Sous prétexte de diminution de la pollution et d’incitation à recourir aux transports en commun, le texte de la future loi sur les mobilités devrait notamment inclure la facilitation de la mise en place des péages urbains par les collectivités locales.

Alors que 75% des Français utilisent leur véhicule pour aller travailler (ou pour rechercher un emploi), le plus souvent faute de transports en commun adaptés… ou sécurisés, le gouvernement s’apprête donc à favoriser une nouvelle injustice. Les automobilistes qui auront les moyens de s’acquitter du péage pourront continuer à se déplacer sans encombre, et ceux pour qui cette taxe supplémentaire est la charge de trop seront contraints d’y renoncer.

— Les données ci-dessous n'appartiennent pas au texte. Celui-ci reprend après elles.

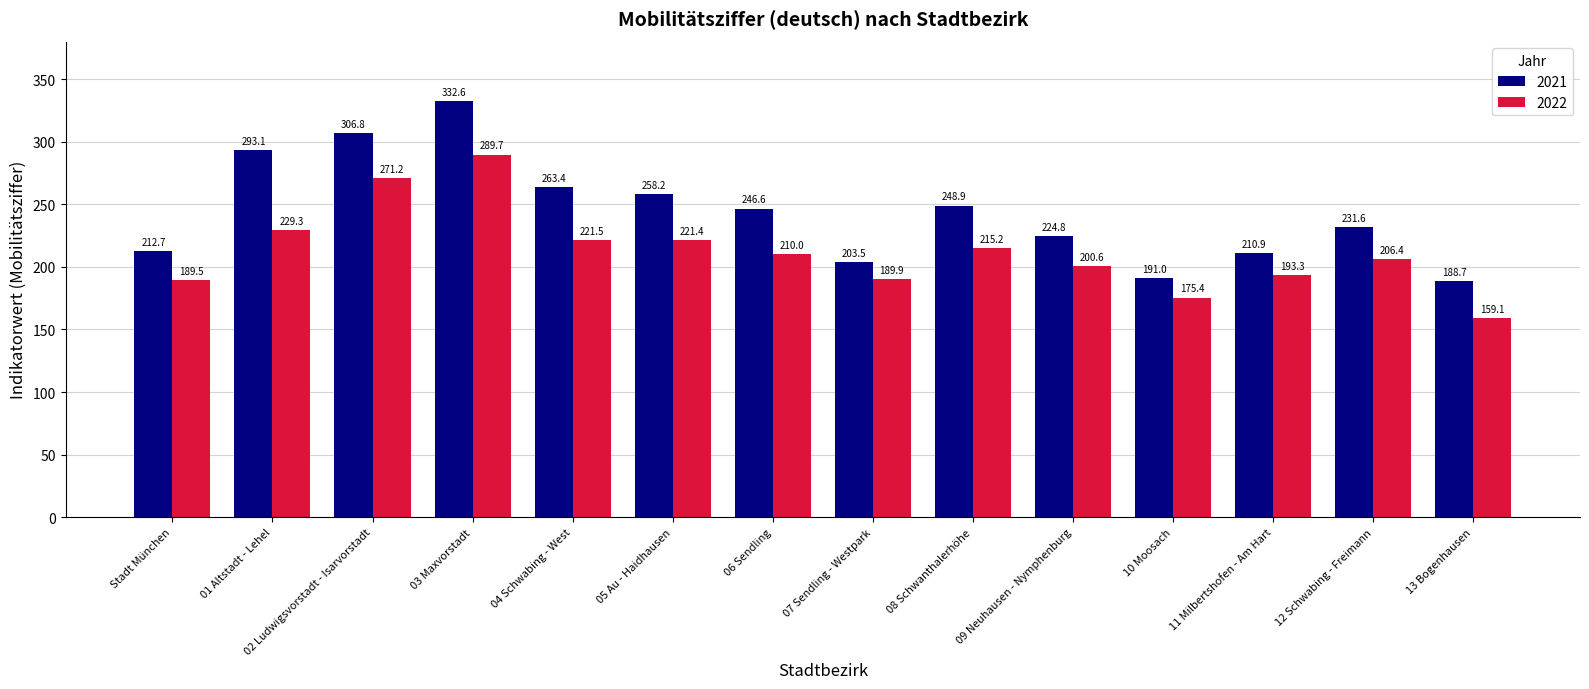

How many data points in 2021 are less than 246?

7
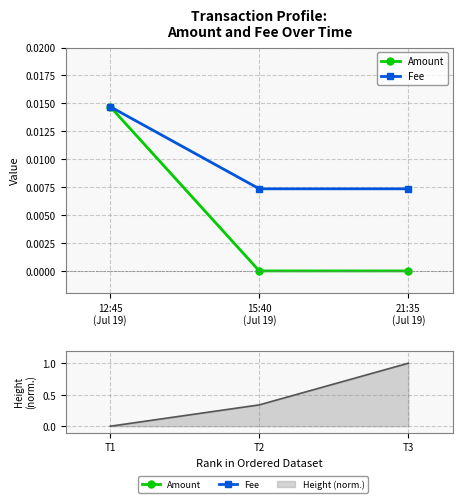

How many categories are shown in the chart?

3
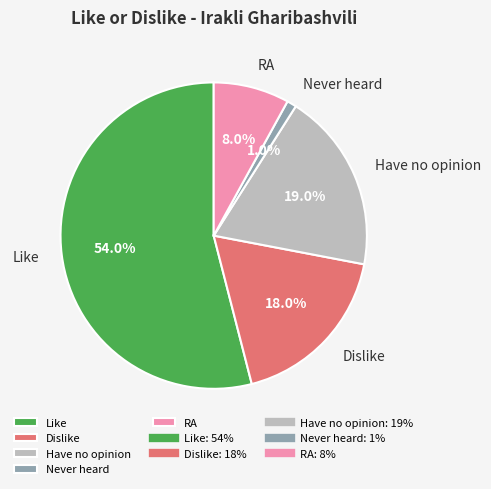

Between Have no opinion and Like, which is larger?

Like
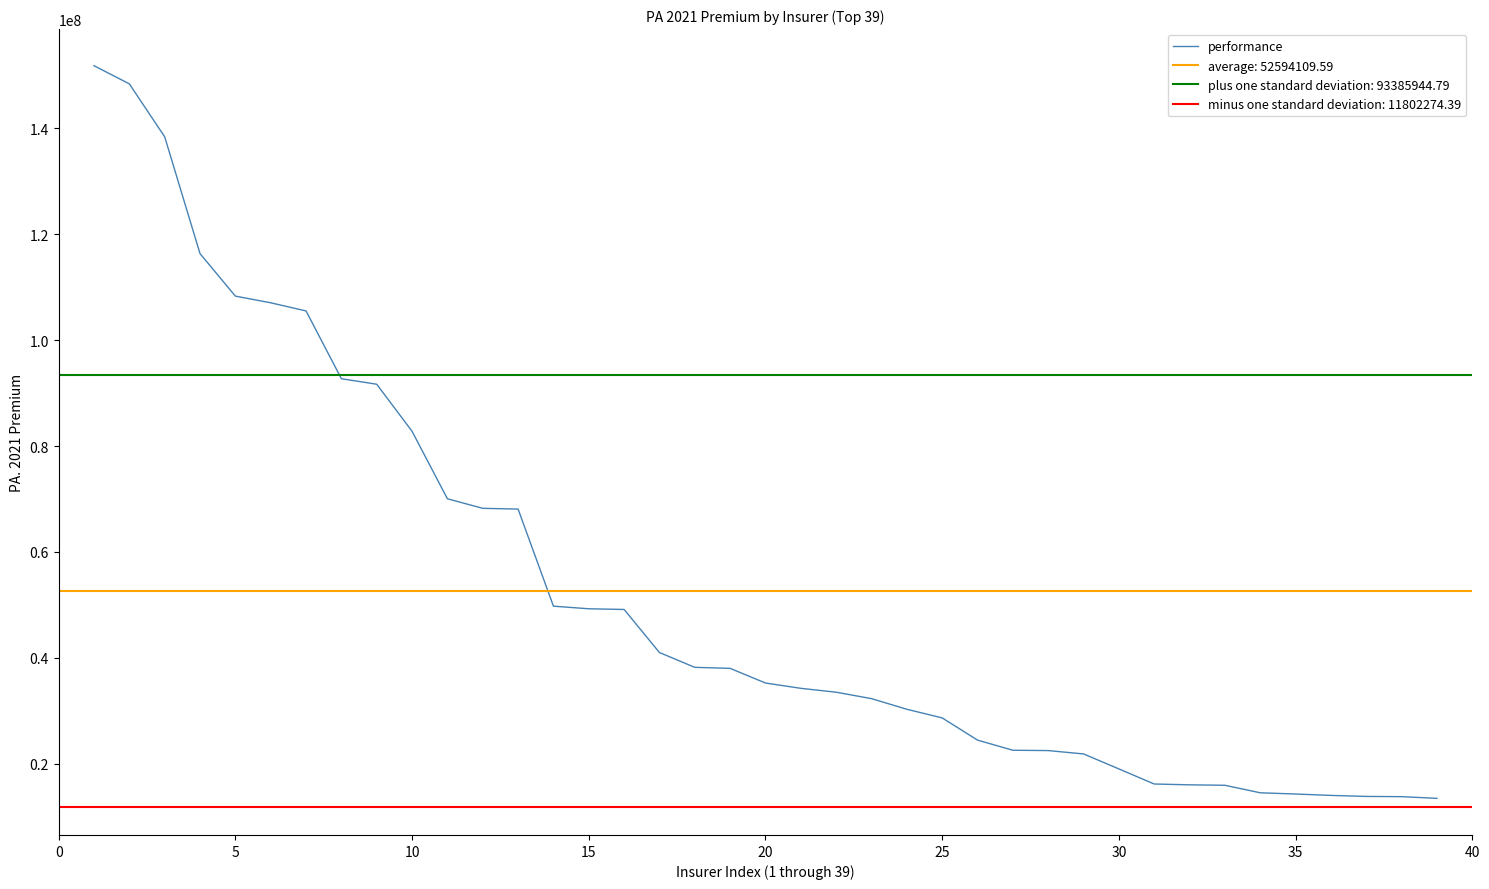

Which category has the lowest value across all series?

38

Indifférente au fait que les hausses du gazole et du fuel (et les hausses des taxes sur les carburants applicables à partir de 2019) asphyxient le pouvoir d’achat des Français, la majorité LREM poursuit sur la voie de l’écologie punitive et du racket fiscal. L’instauration prochaine de cette énième taxe entravera non seulement la liberté de circulation des plus modestes, mais ne produira de plus aucun résultat concret.

Une véritable politique écologique suppose de commencer par rompre avec les accords de libre-échange promus par l’Union européenne et plus globalement d’en finir avec le modèle de l’ultra-libéralisme sans aucune protection ni régulation. C’est au contraire en défendant la relocalisation des activités ainsi que l’organisation des circuits courts que nous serons à même d’assurer une France durable et un environnement viable à nos enfants.